- Passage

(begin)

The Tripoli Grand Prix (Italian: Gran Premio di Tripoli) was a motor racing event first held in 1925 on a racing circuit outside Tripoli, the capital of what was then Italian Tripolitania, now Libya. It lasted until 1940.

Background

Motor racing was an extremely popular sport in Italy and the colony was seeking methods to raise capital and promote tourism—tourists who, it was hoped, would then decide to settle in Tripolitania.  But despite the support of the colony's extremely enthusiastic governor, General Emilio de Bono, and some initial success, the events failed financially.  Only personal intervention by General de Bono kept the 1929 event from being cancelled, and 1930 was marred by a spartan field, little public interest, and the death of Gastone Brilli-Peri in an accident. Initial enthusiasm and sponsorship had retreated, the fallout from Brilli-Peri's accident meant a 1931 running was impossible, and the dream of a successful Tripoli Grand Prix might have ended there and then.

But the president of Tripoli's auto club, Egidio Sforzini, was resilient.  He decided to organize another Grand Prix, this time on a purpose built European style racing circuit.  Sufficient capital was raised from the Italian government's funding of a fair promoting the colony so as to make the venture possible, and upon the circuit's completion the Grand Prix was scheduled for the spring of 1933.

This new Mellaha Lake track was a 13.140 kilometer (8.165 mi) long affair situated in a salt basin between Tripoli, Suq al Jum'ah (also known as Suk el Giuma or Sugh el Giumaa (سوق الجمعة)) and Tajura and around the Mellaha Air Base.  The track's most distinctive landmark was a brilliant white concrete tower situated across from a large frontstretch grandstand that could hold up to ten thousand people. Mellaha Lake was equipped with starting lights, an innovation, and the additional amenities rivaled the best that continental European circuits had to offer.

With Italy exerting further control over its North African holdings, including the appointment of Marshal of the Air Force Italo Balbo as Governor-General and the joining of Italian Cyrenaica and Italian Tripolitania into a single colony, Libya, the event gained even more spectacle.  The participants were treated like royalty, staying in luxury at the Hotel Uaddan with its casino and dinner theater and being entertained by Marshal Balbo at his palace.  All this led driver Dick Seaman to describe Mellaha Lake as the "Ascot of motor racing circuits", and coupled with its substantial total prize, it is easy to see why the Tripoli Grand Prix became such a popular date on the calendar.

(end)

- Task instructions
a) In the Tripoli Grand Prix text, how many people could the large frontstretch grandstand hold?
b) Name every person mentioned in the Tripoli Grand Prix text.
c) Write the next part of the Tripoli Grand Prix text, picking up after its final sentence.

(Labeled region entries)
(begin)

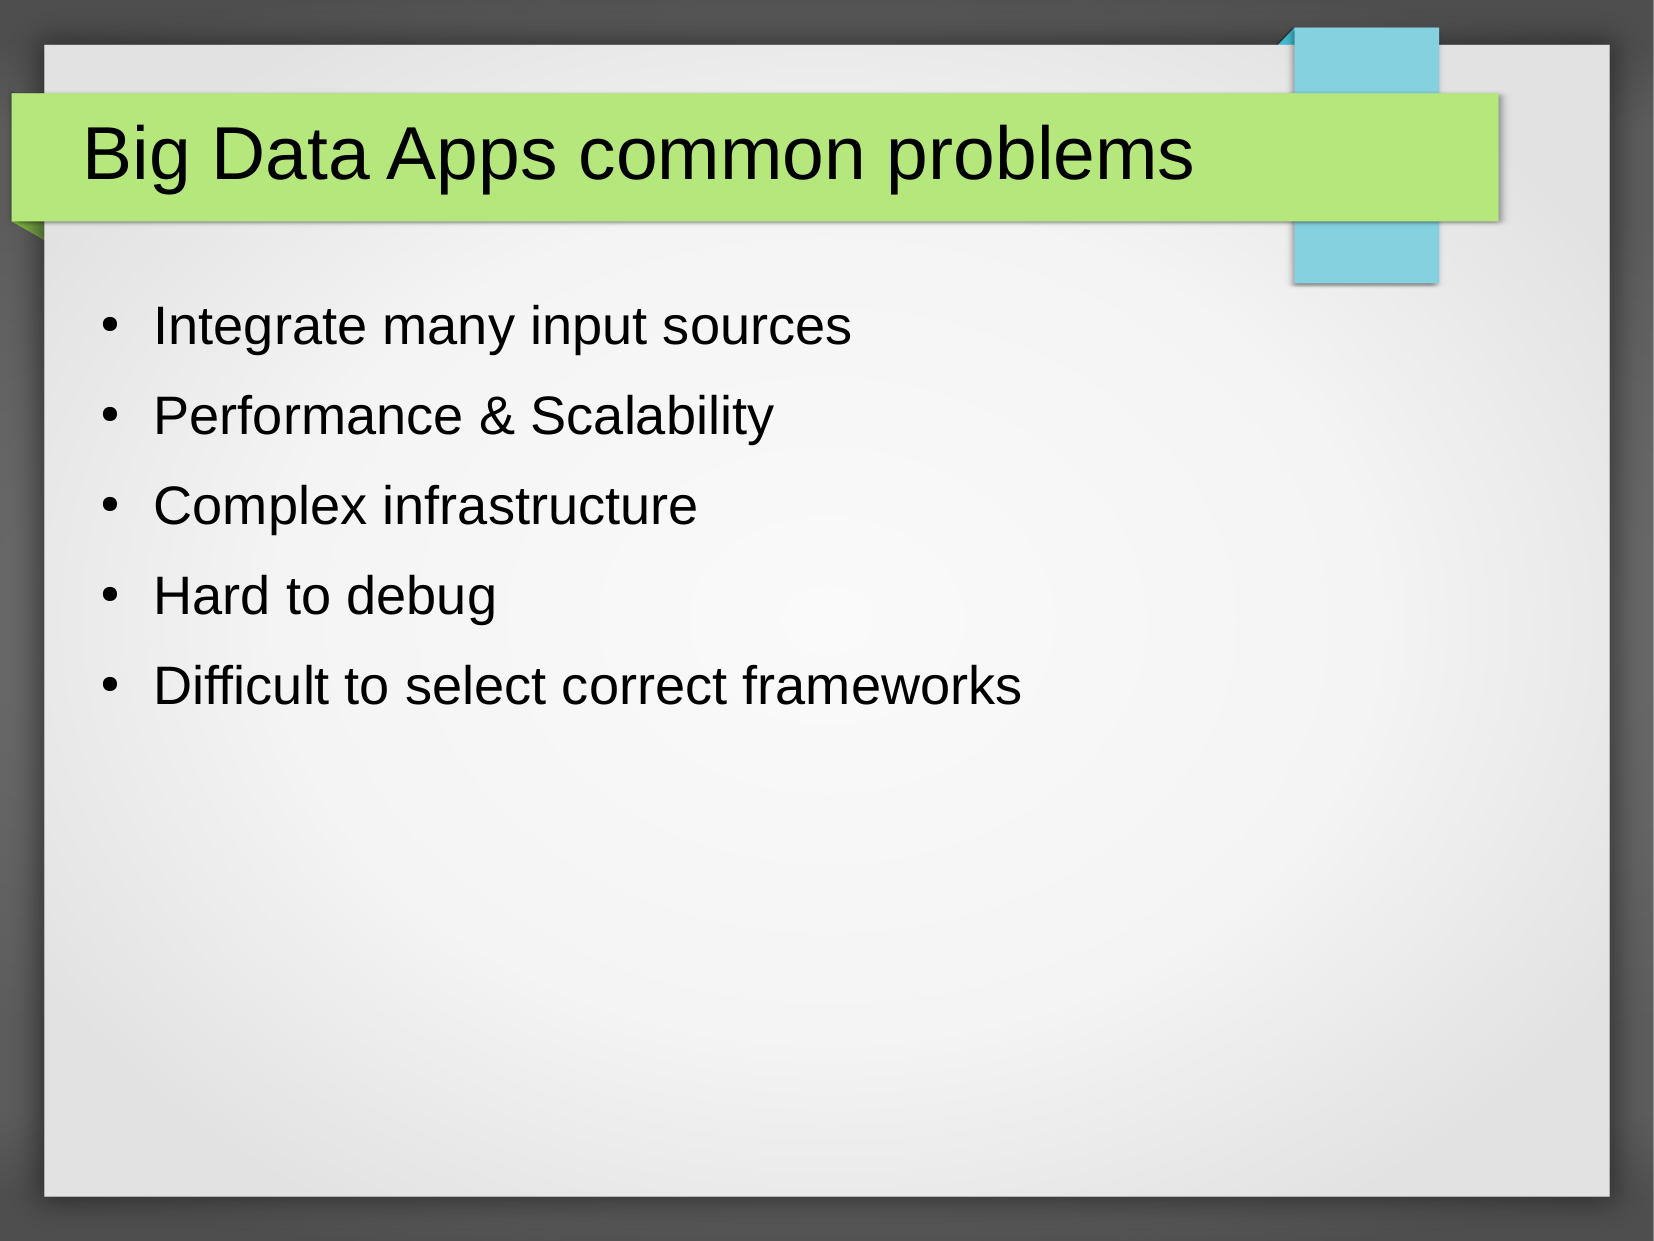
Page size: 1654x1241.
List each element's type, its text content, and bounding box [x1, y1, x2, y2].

list Integrate many input sources Performance & Scalability Complex infrastructure Hard to debug Difficult to select correct frameworks [82, 295, 1571, 1015]
picture [0, 0, 1654, 1241]
title Big Data Apps common problems [82, 94, 1264, 213]
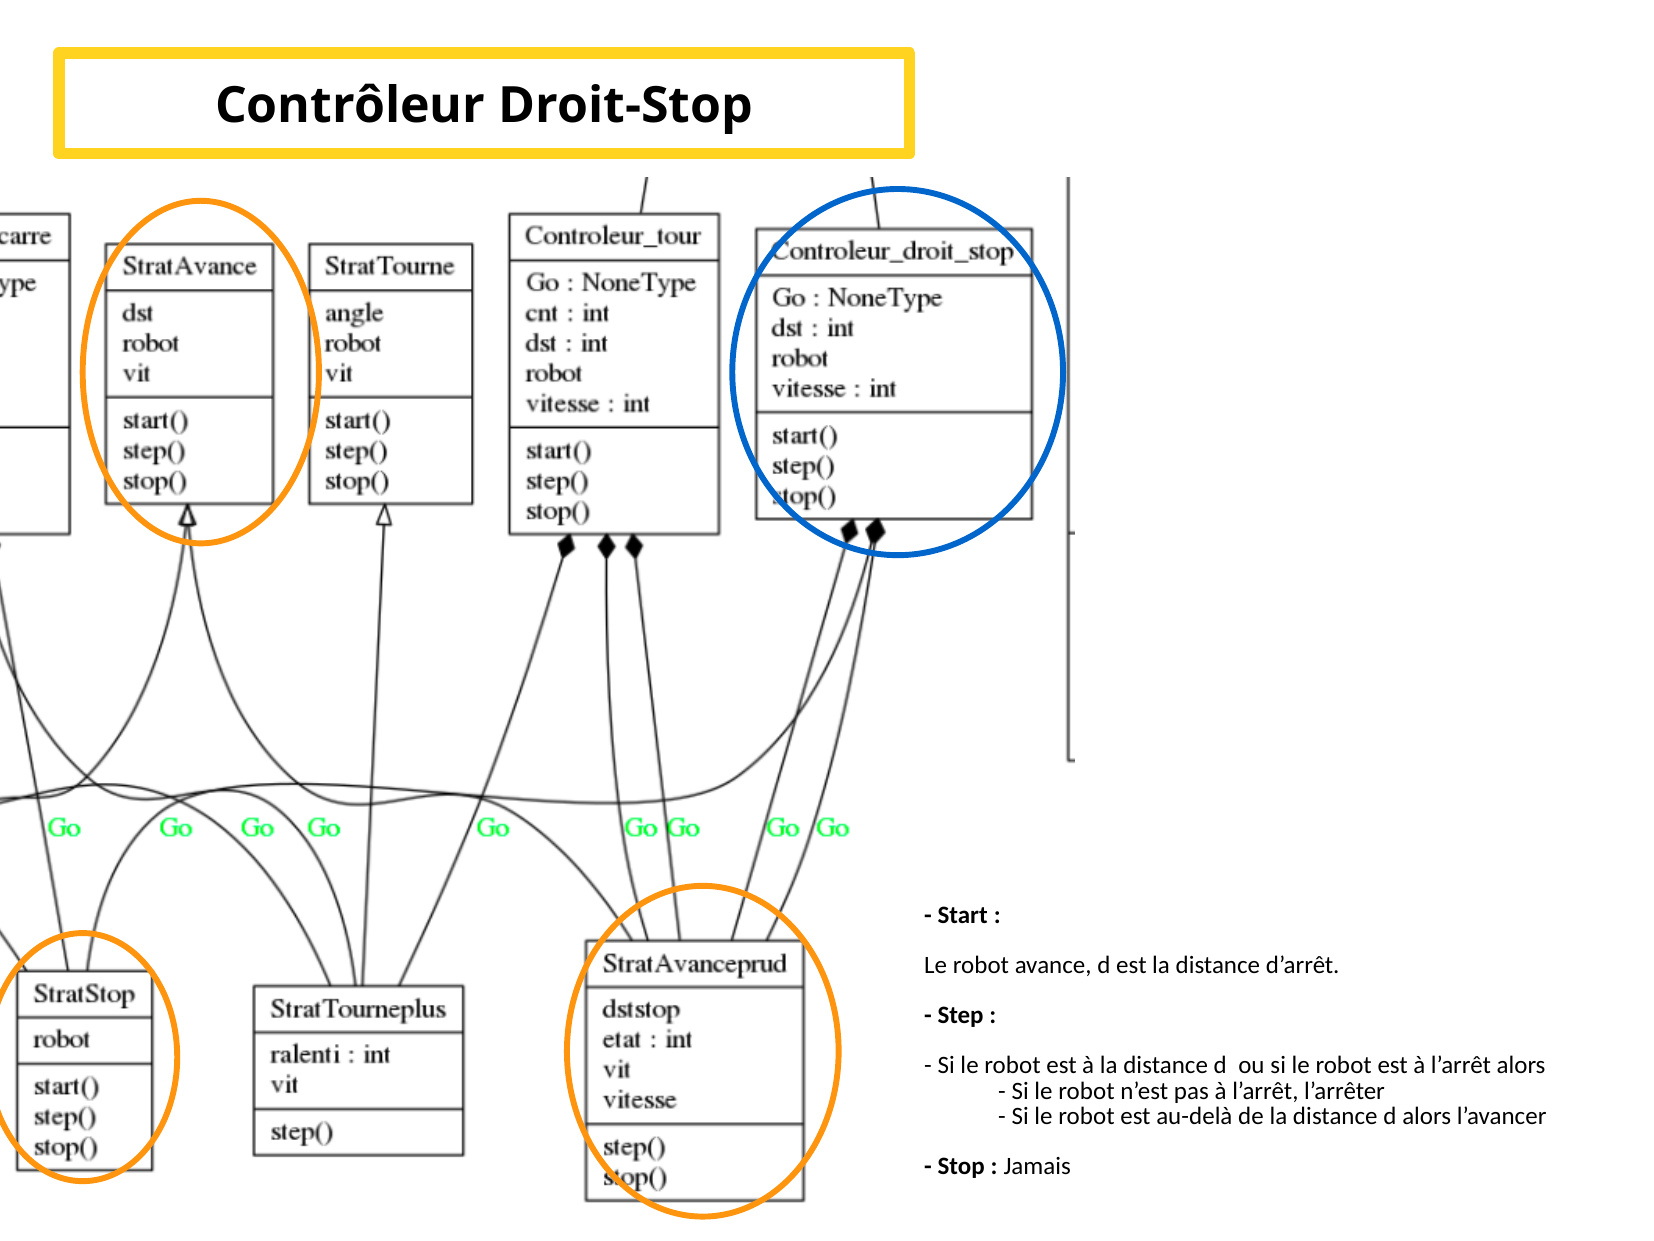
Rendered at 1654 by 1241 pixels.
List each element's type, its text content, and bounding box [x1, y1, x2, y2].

picture [570, 889, 835, 1213]
picture [0, 937, 174, 1178]
title Contrôleur Droit-Stop [59, 53, 910, 154]
text_box - Start : Le robot avance, d est la distance d’arrêt. - Step : - Si le robot est à la distance d ou si le robot est à l’arrêt alors - Si le robot n’est pas à l’arrêt, l’arrêter - Si le robot est au-delà de la distance d alors l’avancer - Stop : Jamais [909, 897, 1642, 1205]
picture [0, 177, 1075, 1215]
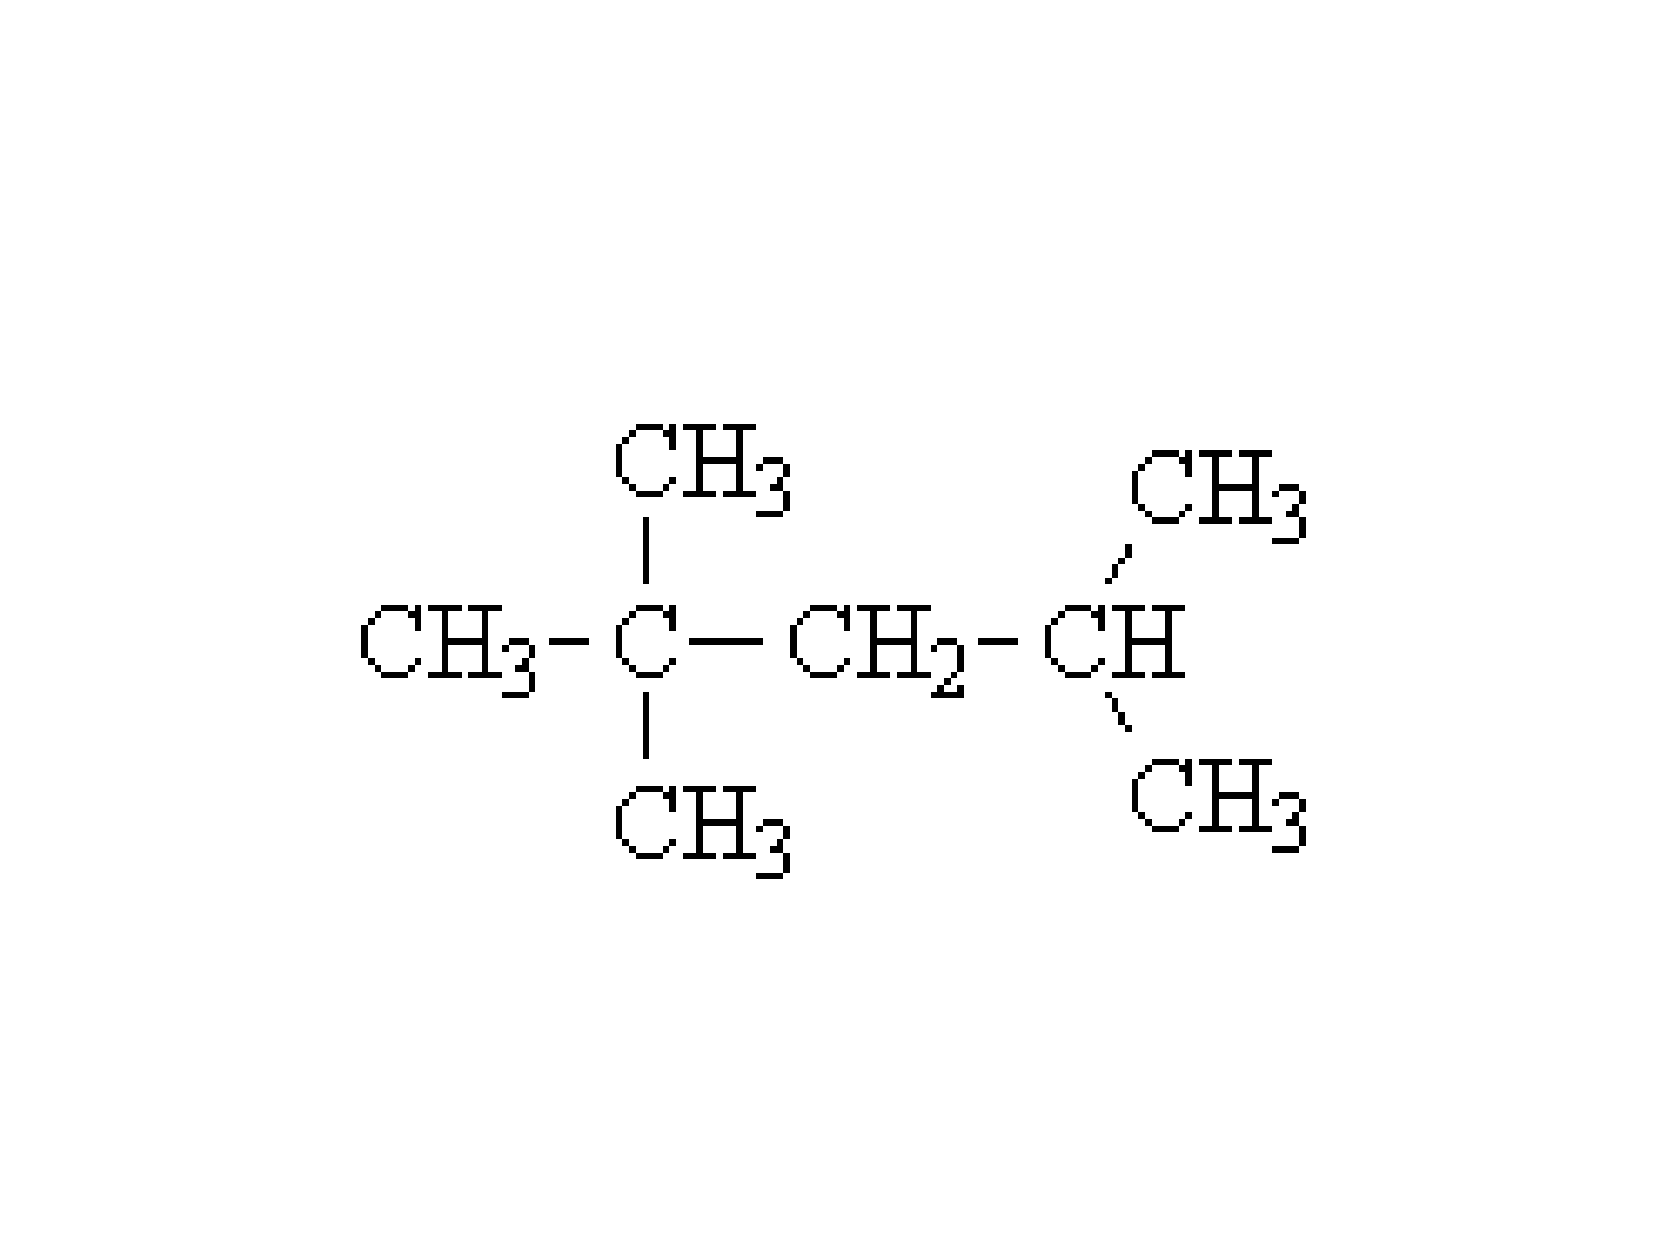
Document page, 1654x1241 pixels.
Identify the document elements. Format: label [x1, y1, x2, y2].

picture [355, 404, 1313, 901]
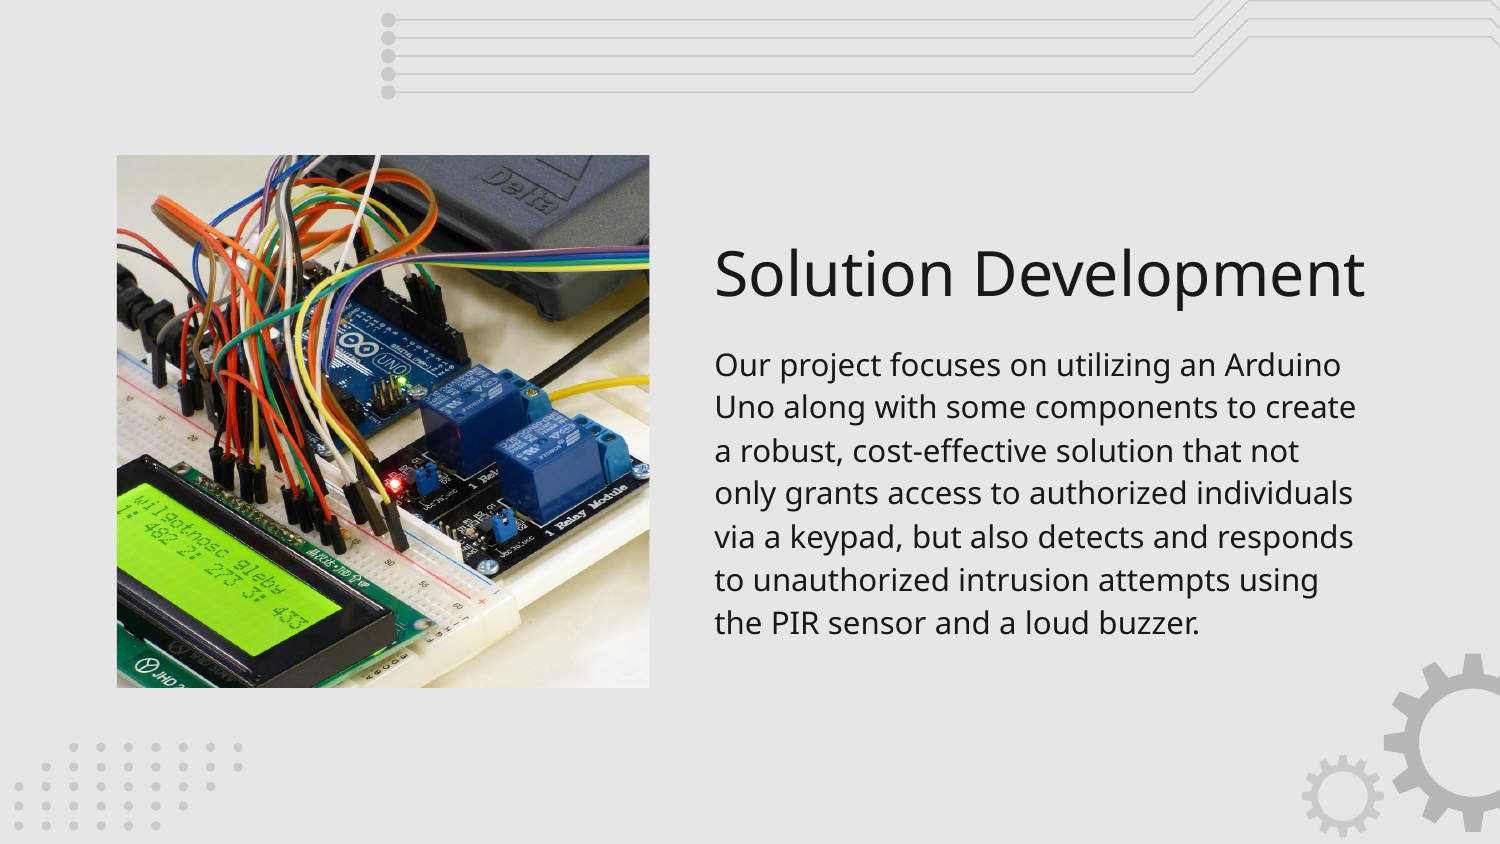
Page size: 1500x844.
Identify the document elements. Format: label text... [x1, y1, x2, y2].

title Solution Development [699, 155, 1384, 324]
list Our project focuses on utilizing an Arduino Uno along with some components to create a robust, cost-effective solution that not only grants access to authorized individuals via a keypad, but also detects and responds to unauthorized intrusion attempts using the PIR sensor and a loud buzzer. [699, 324, 1384, 688]
picture [116, 155, 650, 688]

(end)

- The replies
a) Up to ten thousand people.

b) Emilio de Bono, Gastone Brilli-Peri, Egidio Sforzini, Italo Balbo, Dick Seaman

c)
From 1933 to 1938, the Grand Prix was run to the Formula Libre standard, meaning that no weight or engine restrictions were enforced on what was then the fastest track in the world.  In 1939 the Italians, tired of Germany's dominance, turned it into a Voiturette race for smaller, 1500cc cars, but  even so a specially-built Mercedes driven by Hermann Lang won. In 1940, with only the factory Alfa Romeo and Maserati teams plus some independents in attendance, Giuseppe Farina took his only major pre-war victory.  It was a last and pyrrhic result for the Italians, because the Tripoli Grand Prix was never held again with the onset of World War II.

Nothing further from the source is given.